• Records supplied:
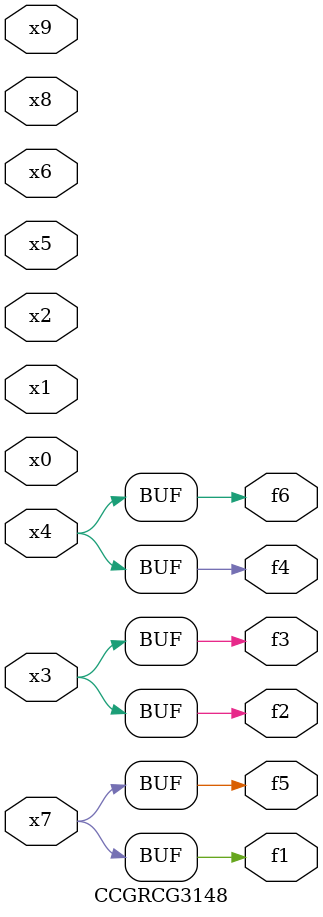
<source format=v>
module CCGRCG3148(
	input x0, x1, x2, x3, x4, x5, x6, x7, x8, x9,
	output f1, f2, f3, f4, f5, f6
);
	assign f1 = x7;
	assign f2 = x3;
	assign f3 = x3;
	assign f4 = x4;
	assign f5 = x7;
	assign f6 = x4;
endmodule

</source>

• What you have to do: Transcribe the whole of the data exactly, minus any pictures.

• Result for this task:
<source format=v>
module CCGRCG3148(
	input x0, x1, x2, x3, x4, x5, x6, x7, x8, x9,
	output f1, f2, f3, f4, f5, f6
);
	assign f1 = x7;
	assign f2 = x3;
	assign f3 = x3;
	assign f4 = x4;
	assign f5 = x7;
	assign f6 = x4;
endmodule

</source>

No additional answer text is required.